23. Specialists and Generalists
The Subcommittee on National Security and International Operations of the Committee on Government Operations of the United States Senate compiled a selection of readings entitled Specialists and Generalists to encourage reflection on these respective roles in government.
24. Interdisciplinary vocabulary
A report prepared for UNESCO in 1961 by Georges Gusdorf (Projet de recherche interdisciplinaire dans les sciences humaines) suggested that one of the principal tasks was to identify the key concepts of importance to a variety of sciences (1967). This would then constitute a basis for defining the meaning and scope of interdisciplinary communication and could open the way to an epistemology of convergence in contrast to the current epistemology of dissociation. The report listed 176 possible concepts as a basis for further discussion.
25. Policy sciences
This emerging discipline is in effect an interdisciplinary approach to the problems of governance. An Encyclopedia of Policy Studies (1983) was produced under the editorship of Stuart S Nagel.

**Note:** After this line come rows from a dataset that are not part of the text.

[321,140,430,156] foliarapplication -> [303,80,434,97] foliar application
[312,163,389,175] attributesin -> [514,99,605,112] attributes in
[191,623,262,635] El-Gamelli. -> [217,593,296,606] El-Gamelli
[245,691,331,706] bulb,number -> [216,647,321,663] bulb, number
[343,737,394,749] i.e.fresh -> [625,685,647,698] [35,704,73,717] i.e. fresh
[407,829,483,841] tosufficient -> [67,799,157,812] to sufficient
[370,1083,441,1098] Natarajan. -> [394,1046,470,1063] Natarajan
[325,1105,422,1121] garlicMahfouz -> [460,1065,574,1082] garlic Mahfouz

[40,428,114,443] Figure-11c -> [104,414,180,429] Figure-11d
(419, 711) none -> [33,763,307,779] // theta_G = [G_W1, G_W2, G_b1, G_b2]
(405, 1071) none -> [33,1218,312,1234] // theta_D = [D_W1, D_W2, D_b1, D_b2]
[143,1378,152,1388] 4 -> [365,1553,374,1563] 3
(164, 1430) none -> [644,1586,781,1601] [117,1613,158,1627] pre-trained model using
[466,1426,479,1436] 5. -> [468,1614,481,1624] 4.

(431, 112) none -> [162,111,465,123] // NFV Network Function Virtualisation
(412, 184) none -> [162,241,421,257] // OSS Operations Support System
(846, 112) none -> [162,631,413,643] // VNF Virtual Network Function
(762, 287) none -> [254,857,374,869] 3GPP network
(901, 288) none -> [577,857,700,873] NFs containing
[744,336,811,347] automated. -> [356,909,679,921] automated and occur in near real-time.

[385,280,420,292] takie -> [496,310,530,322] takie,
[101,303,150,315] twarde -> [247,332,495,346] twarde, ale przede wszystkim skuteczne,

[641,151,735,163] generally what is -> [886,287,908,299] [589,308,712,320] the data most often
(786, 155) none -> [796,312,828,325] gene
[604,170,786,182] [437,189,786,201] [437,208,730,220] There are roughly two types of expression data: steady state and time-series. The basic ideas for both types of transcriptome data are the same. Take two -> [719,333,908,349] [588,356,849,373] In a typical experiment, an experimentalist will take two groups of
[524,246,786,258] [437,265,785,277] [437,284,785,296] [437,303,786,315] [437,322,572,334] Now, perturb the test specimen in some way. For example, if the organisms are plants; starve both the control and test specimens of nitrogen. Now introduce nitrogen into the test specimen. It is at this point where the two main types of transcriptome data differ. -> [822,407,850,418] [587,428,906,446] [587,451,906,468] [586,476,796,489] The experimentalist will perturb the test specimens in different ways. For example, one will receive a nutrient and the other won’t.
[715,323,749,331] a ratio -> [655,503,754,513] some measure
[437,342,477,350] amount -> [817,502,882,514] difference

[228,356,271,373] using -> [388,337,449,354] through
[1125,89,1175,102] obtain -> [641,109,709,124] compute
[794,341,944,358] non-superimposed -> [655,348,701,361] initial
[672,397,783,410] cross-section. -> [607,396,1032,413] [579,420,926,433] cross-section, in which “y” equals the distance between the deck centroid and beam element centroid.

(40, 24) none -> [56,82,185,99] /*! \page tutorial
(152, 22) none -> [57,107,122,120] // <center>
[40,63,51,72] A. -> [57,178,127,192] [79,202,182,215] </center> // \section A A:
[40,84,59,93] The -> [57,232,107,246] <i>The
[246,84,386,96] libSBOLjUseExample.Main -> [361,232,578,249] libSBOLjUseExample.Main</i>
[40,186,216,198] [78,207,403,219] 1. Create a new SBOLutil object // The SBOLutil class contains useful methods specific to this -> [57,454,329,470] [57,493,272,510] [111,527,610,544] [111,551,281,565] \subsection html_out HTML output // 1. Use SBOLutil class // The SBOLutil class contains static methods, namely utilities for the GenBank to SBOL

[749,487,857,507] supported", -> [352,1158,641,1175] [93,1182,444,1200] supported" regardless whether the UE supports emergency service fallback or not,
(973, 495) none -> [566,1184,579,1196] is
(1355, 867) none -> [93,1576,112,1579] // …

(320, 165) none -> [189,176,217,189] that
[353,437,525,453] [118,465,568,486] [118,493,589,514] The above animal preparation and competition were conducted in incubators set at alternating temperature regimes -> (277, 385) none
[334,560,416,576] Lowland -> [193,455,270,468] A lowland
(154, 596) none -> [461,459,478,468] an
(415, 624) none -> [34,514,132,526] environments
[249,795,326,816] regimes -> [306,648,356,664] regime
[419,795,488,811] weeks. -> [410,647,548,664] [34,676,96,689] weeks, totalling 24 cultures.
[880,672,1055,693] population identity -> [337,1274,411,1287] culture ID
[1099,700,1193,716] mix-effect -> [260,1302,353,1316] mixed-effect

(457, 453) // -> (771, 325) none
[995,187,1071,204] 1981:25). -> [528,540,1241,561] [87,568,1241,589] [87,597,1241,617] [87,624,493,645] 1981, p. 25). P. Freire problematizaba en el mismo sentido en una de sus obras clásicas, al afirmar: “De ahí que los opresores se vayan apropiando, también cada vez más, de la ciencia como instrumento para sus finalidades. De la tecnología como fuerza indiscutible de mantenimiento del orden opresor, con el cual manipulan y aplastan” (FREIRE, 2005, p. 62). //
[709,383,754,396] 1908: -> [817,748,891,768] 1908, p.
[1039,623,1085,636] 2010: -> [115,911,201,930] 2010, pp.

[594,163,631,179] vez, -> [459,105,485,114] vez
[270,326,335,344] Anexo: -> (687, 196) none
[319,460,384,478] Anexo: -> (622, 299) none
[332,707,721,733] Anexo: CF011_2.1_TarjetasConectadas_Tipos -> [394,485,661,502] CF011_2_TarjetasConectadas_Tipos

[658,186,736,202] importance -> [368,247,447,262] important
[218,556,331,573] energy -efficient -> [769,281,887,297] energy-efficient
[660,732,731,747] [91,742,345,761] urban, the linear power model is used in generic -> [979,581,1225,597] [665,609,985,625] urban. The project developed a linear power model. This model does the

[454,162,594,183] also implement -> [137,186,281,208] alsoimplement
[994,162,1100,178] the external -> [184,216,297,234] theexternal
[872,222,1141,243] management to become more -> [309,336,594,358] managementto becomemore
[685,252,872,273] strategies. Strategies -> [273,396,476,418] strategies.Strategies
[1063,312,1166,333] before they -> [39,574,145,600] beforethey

26. Complexity and chaos studies
Some of the most interesting recent developments have focused on what might be considered the obverse of interdisciplinarity, namely the study of complexity and chaos.
27. Theory and practice of interdisciplinarity
A very recent study reviewing the history, theory and practice of interdisciplinarity has been produced by Julie Klein (1990).
It is interesting to note that none of the encyclopedias consulted, with one remarkable exception (in the French Encyclopaedia Universalis), included entries on interdisciplinarity. Even the re-organized 15th edition of the Encyclopaedia Britannica, which specifically emphasizes the circle of learning and knowledge about knowledge, adopts a very conventional approach.
Given the problem of locating interdisciplinary material through existing information systems, it is highly probable that many comparable (or even more significant) initiatives should be mentioned in the same context as those above. Perhaps even more regrettable, many promising initiatives and proposals in the more distant past may be almost impossible to trace, or may bear a somewhat diffuse relationship to the current approach to interdisciplinary or integrative questions.
The synthesis of knowledge (and its application to world problems) was, for example, a basic inspiration behind the complex of activities of the following interlinked organizations in the period just after the turn of the century: the International Bibliographical Institute (later to become the International Federation for Documentation), the Union of International Associations, and the International Peace Institute. Synthesis of knowledge was to be facilitated by systematic classification of documents pioneered by the elaboration of the Universal Decimal Classification system and its application to some 11 million file cards. The tracing and evaluation of such initiatives and their interactions must await some history of approaches to synthesis and integration of knowledge.